CC= coordinating conjunction , 
RB=adverbs ,
IN=preposition , 
NN=noun ,
JJ=adjective

In [8]:
print(nltk.pos_tag(nltk.word_tokenize(sentence)))

[('The', 'DT'), ('striped', 'JJ'), ('bats', 'NNS'), ('are', 'VBP'), ('hanging', 'VBG'), ('on', 'IN'), ('their', 'PRP$'), ('feet', 'NNS'), ('for', 'IN'), ('best', 'JJS')]


In [9]:
# Lemmatize list of words and join
lemmatized_output = ' '.join([lemmatizer.lemmatize(w,"v") for w in word_list])
print(lemmatized_output)

The strip bat be hang on their feet for best


 Notice it didn’t do a good job.
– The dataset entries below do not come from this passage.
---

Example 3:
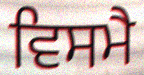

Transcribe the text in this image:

ਵਿਸਮੈ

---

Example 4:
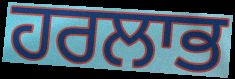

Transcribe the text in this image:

ਹਰਲਾਭ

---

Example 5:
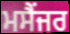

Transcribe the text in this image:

ਮਸੈਂਜਰ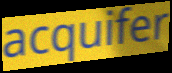
acquifer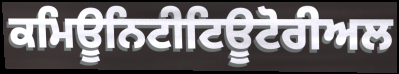
ਕਮਿਊਨਿਟੀਟਿਊਟੋਰੀਅਲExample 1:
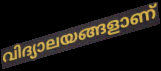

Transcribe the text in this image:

വിദ്യാലയങ്ങളാണ്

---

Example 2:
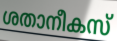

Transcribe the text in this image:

ശതാനീകസ്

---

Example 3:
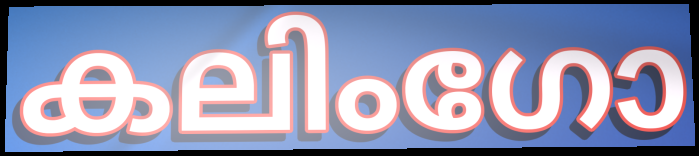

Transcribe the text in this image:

കലിംഗോ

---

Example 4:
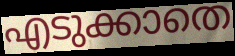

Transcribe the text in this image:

എടുക്കാതെ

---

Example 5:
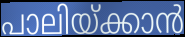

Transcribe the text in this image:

പാലിയ്ക്കാൻ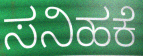
ಸನಿಹಕೆ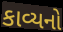
કાવ્યનો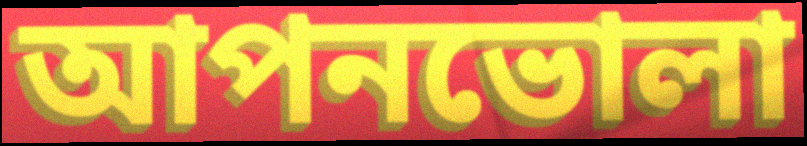
আপনভোলাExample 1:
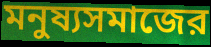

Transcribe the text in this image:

মনুষ্যসমাজের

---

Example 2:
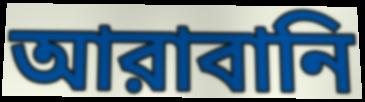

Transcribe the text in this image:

আরাবানি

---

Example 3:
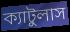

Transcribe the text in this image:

ক্যাটুলাস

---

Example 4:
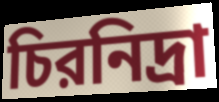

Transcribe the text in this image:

চিরনিদ্রা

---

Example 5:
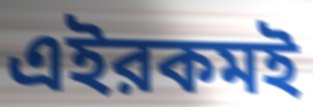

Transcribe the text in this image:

এইরকমইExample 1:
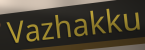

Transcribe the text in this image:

Vazhakku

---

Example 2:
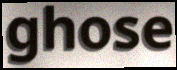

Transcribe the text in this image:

ghose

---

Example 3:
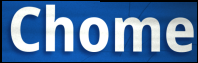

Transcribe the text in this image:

Chome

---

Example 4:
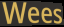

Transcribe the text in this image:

Wees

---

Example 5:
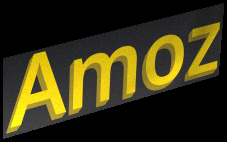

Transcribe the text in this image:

Amoz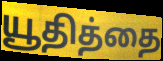
யூதித்தை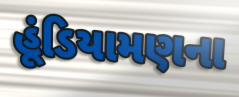
હૂંડિયામણના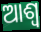
ଆଶ୍ୱ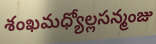
శంఖమధ్యోల్లసన్మంజుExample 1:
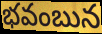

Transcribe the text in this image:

భవంబున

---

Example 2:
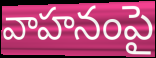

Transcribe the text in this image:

వాహనంపై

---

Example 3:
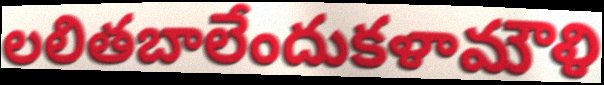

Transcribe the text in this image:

లలితబాలేందుకళామౌళి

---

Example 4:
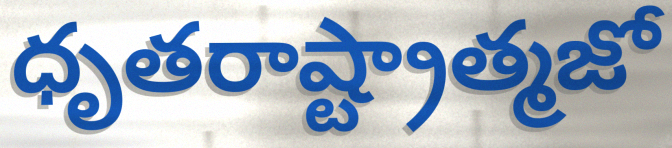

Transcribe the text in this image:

ధృతరాష్ట్రాత్మజో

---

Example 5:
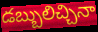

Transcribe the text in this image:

డబ్బులిచ్చినా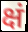
क्षं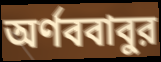
অর্ণববাবুরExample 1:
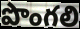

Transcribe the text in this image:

పొంగలి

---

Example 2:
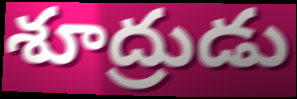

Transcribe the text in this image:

శూద్రుడు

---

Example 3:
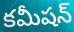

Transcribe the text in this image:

కమీషన్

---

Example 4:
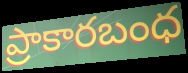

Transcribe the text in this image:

ప్రాకారబంధ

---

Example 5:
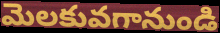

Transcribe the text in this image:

మెలకువగానుండి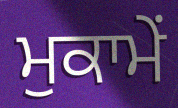
ਮੁਕਾਮੇਂ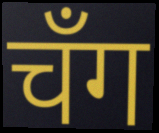
चँग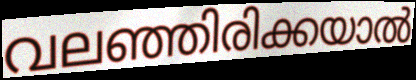
വലഞ്ഞിരിക്കയാൽ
Because, ‘are’ is not converted to ‘be’ and ‘hanging’ is not converted to ‘hang’ as expected

# TextBlob Lemmatizer

In [10]:
# pip install textblob
from textblob import TextBlob, Word

# Lemmatize a word
word = 'stripes'
w = Word(word)
w.lemmatize()

'stripe'

In [19]:
sentence = "The striped bats are hanging on their feet for best"
sent = TextBlob(sentence)  # by default tokenize and pos
sent.tags

[('The', 'DT'),
 ('striped', 'JJ'),
 ('bats', 'NNS'),
 ('are', 'VBP'),
 ('hanging', 'VBG'),
 ('on', 'IN'),
 ('their', 'PRP$'),
 ('feet', 'NNS'),
 ('for', 'IN'),
 ('best', 'JJS')]

In [12]:
" ". join([w.lemmatize() for w in sent.words])

'The striped bat are hanging on their foot for best'

## TextBlob Lemmatizer with appropriate POS tag

In [20]:
def lemmatize_with_postag(sentence):
    sent = TextBlob(sentence)
    tag_dict = {"J": 'a',  ##adjectives
                "N": 'n', ## Noun
                "V": 'v', ## Verb
                "R": 'r'} ## adverbs
    words_and_tags = [(w, tag_dict.get(pos[0], 'n')) for w, pos in sent.tags]    # Based on POS (first element) we are converting J=a & n=n other = n
    lemmatized_list = [wd.lemmatize(tag) for wd, tag in words_and_tags] # we are lemmatize every word based on noun 
    return " ".join(lemmatized_list)

In [21]:
# Lemmatize
sentence = "The striped bats are hanging on their feet for best"
lemmatize_with_postag(sentence)

'The striped bat be hang on their foot for best'

# Pattern Lemmatizer


In [15]:
import pattern
from pattern.en import lemma

In [37]:
sentence = "The striped BATS Were Hanging on their feet and ate best fishes"
" ".join([lemma(wd) for wd in sentence.split()])

'the stripe bat be hang on their feet and eat best fishes'

# Comparing 

In [38]:
import string
from nltk.corpus import wordnet


In [39]:
def get_wordnet_pos(word):
    """Map POS tag to first character lemmatize() accepts"""
    tag = nltk.pos_tag([word])[0][1][0].upper()
    tag_dict = {"J": wordnet.ADJ,
                "N": wordnet.NOUN,
                "V": wordnet.VERB,
                "R": wordnet.ADV}

    return tag_dict.get(tag, wordnet.NOUN)

In [41]:
sentence = """Following mice attacks, caring farmers were marching to Delhi for better living conditions. 
Delhi police on Tuesday fired water cannons and teargas shells at protesting farmers as they tried to 
break barricades with their cars, automobiles and tractors."""

# WordNetLemmatizer
from nltk.stem import WordNetLemmatizer
lemmatizer = WordNetLemmatizer()
print(" ".join([lemmatizer.lemmatize(w, get_wordnet_pos(w)) for w in nltk.word_tokenize(sentence) if w not in string.punctuation]))

# TextBlob
print(lemmatize_with_postag(sentence))

# Pattern
from pattern.en import lemma
print(" ".join([lemma(wd) for wd in sentence.split()]))

Following mouse attack care farmer be march to Delhi for well living condition Delhi police on Tuesday fire water cannon and teargas shell at protest farmer a they try to break barricade with their car automobile and tractor
Following mouse attack care farmer be march to Delhi for good living condition Delhi police on Tuesday fire water cannon and teargas shell at protest farmer a they try to break barricade with their car automobile and tractor
follow mice attacks, care farmer be march to delhi for better live conditions. delhi police on tuesday fire water cannon and tearga shell at protest farmer a they try to break barricade with their cars, automobile and tractors.